We keep kosher. So that means: no dairy with meat. No cheese on chicken. No butter to bake the chicken. No seafood. No non-kosher meat, so no chicken nuggets in a restaurant. Can you feed your picky eater without chicken in restaurants? Because mine won't eat tomato sauce or long noodles, either. And she doesn't like mac and cheese unless it's homemade (not that that inherently displeases me at all).
During a regular week she lives mostly on fruit: apples, raspberries, strawberries, mangoes and banana. She eats slices of baked chicken breast every day. And she rounds out her daily diet with that expensive cheddar and crackers. It's not really a bad diet at all, although I wish there was something green in it.

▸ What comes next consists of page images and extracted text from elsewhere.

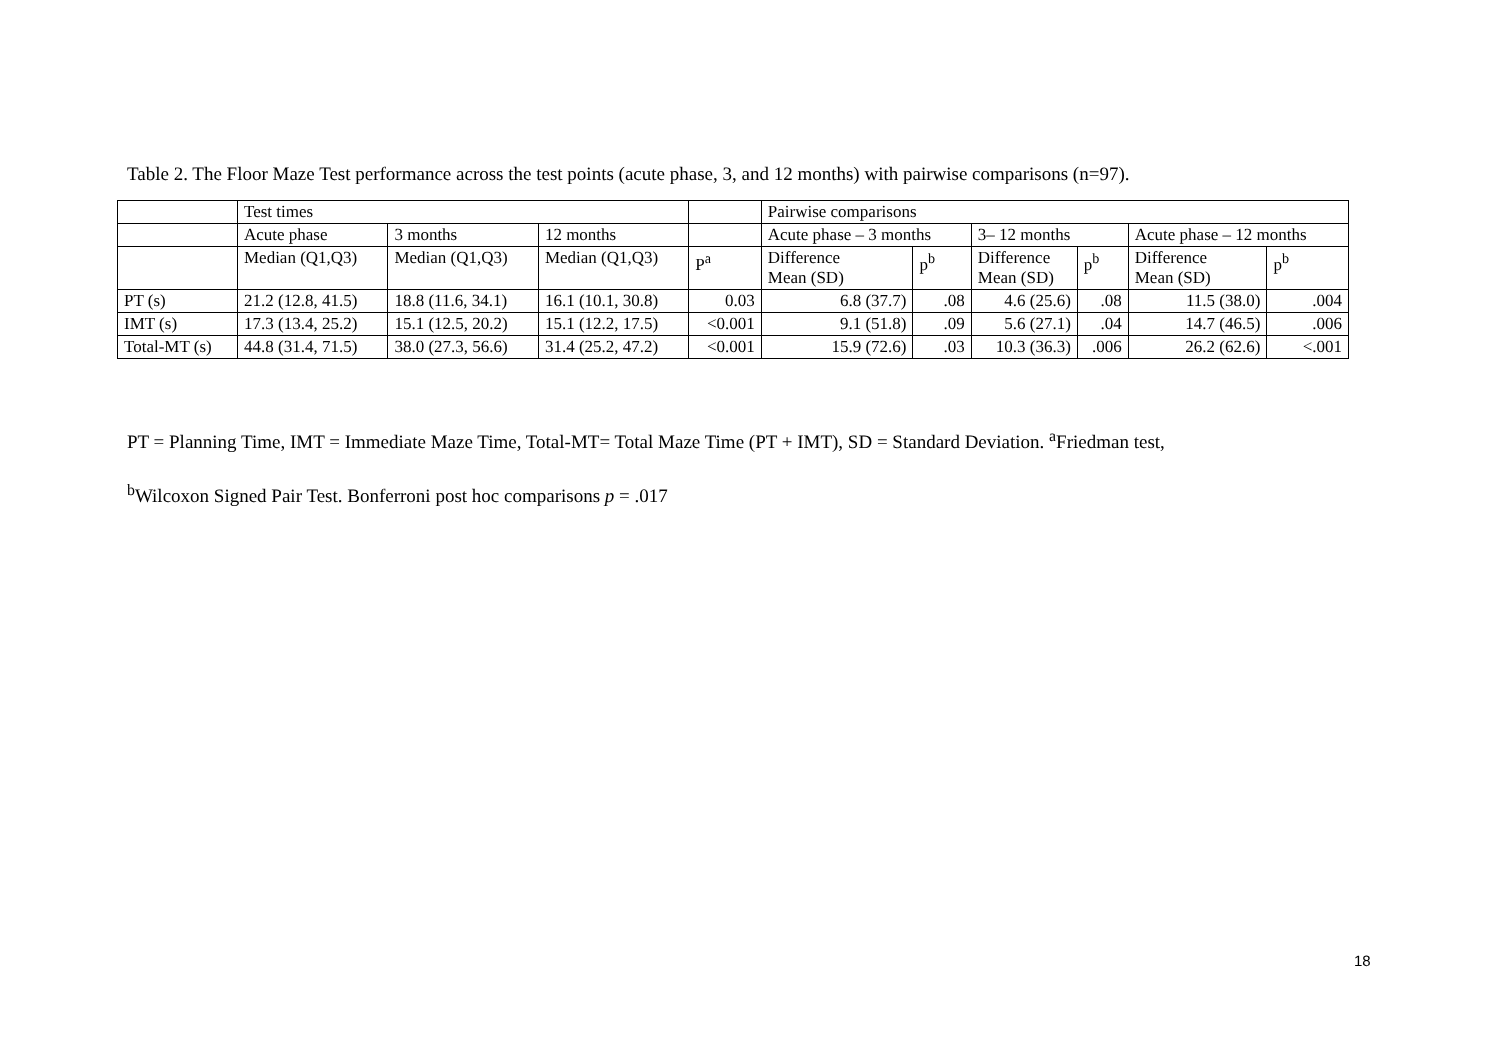Table 2. The Floor Maze Test performance across the test points (acute phase, 3, and 12 months) with pairwise comparisons (n=97).
| | Test times | | | | Pairwise comparisons | | | | | |
| --- | --- | --- | --- | --- | --- | --- | --- | --- | --- | --- |
| | Acute phase | 3 months | 12 months | | Acute phase – 3 months | | 3– 12 months | | Acute phase – 12 months | |
| | Median (Q1,Q3) | Median (Q1,Q3) | Median (Q1,Q3) | P<sup>a</sup> | Difference Mean (SD) | p<sup>b</sup> | Difference Mean (SD) | p<sup>b</sup> | Difference Mean (SD) | p<sup>b</sup> |
| PT (s) | 21.2 (12.8, 41.5) | 18.8 (11.6, 34.1) | 16.1 (10.1, 30.8) | 0.03 | 6.8 (37.7) | .08 | 4.6 (25.6) | .08 | 11.5 (38.0) | .004 |
| IMT (s) | 17.3 (13.4, 25.2) | 15.1 (12.5, 20.2) | 15.1 (12.2, 17.5) | <0.001 | 9.1 (51.8) | .09 | 5.6 (27.1) | .04 | 14.7 (46.5) | .006 |
| Total-MT (s) | 44.8 (31.4, 71.5) | 38.0 (27.3, 56.6) | 31.4 (25.2, 47.2) | <0.001 | 15.9 (72.6) | .03 | 10.3 (36.3) | .006 | 26.2 (62.6) | <.001 |
PT = Planning Time, IMT = Immediate Maze Time, Total-MT= Total Maze Time (PT + IMT), SD = Standard Deviation. <sup>a</sup>Friedman test,
<sup>b</sup> Wilcoxon Signed Pair Test. Bonferroni post hoc comparisons p = .017
18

But now, let's make it more complicated. Passover starts tonight. The fruit is still okay. The baked chicken is still okay. But I can't get that cheese kosher for Passover, and crackers are out. It could be a long, long week.
Ever since I began writing for DC Metro Moms, I've been eligible to receive some fun new books every month. This month we got Annabel Karmel's Top 100 Finger Foods and Top 100 Baby Purees. Now E, the child who won't eat anything, she loves to flip through a cookbook and decide, based on the pictures, what we should make. I have a rule that I agree to anything she wants to make because I am constantly trying to expose her to new foods with the hope of re-expanding her palate. (It's working, too: in just these last three months she's decided she likes pizza again. You must understand that that's a huge victory.) Because of the strictures of keeping kosher we often can't follow a recipe exactly, so we modify it. There's a second lesson here I love to expose her to, and that is that like her mama, she doesn't come to flexibility naturally. So we practice.
So now we have these two new beautiful cookbooks and E wants to play in the kitchen. Let's make this, she says enthusiastically. She points to "Italian Soldiers," which are breadsticks wrapped in prosciutto. We can't use ham, but we'll wrap them in corned beef or tofu bacon or something. So I agree: "sure thing, love." Ooh, let's make this! Let's bring this book to Grams's and make this at her house for Passover! She's looking at Karmel's "Welsh 'Rabbits,'" a take on Welsh rarebit made to look like a bunny face through the clever placement of fresh peas, some chives and a black olive. Welsh rarebit is little more than cheese toast, and I think we can do that on matzah. More or less, anyway. But she wants to play in the kitchen again, so naturally I agree. "We'll make that, too!"
Who knows. Maybe she'll even eat it.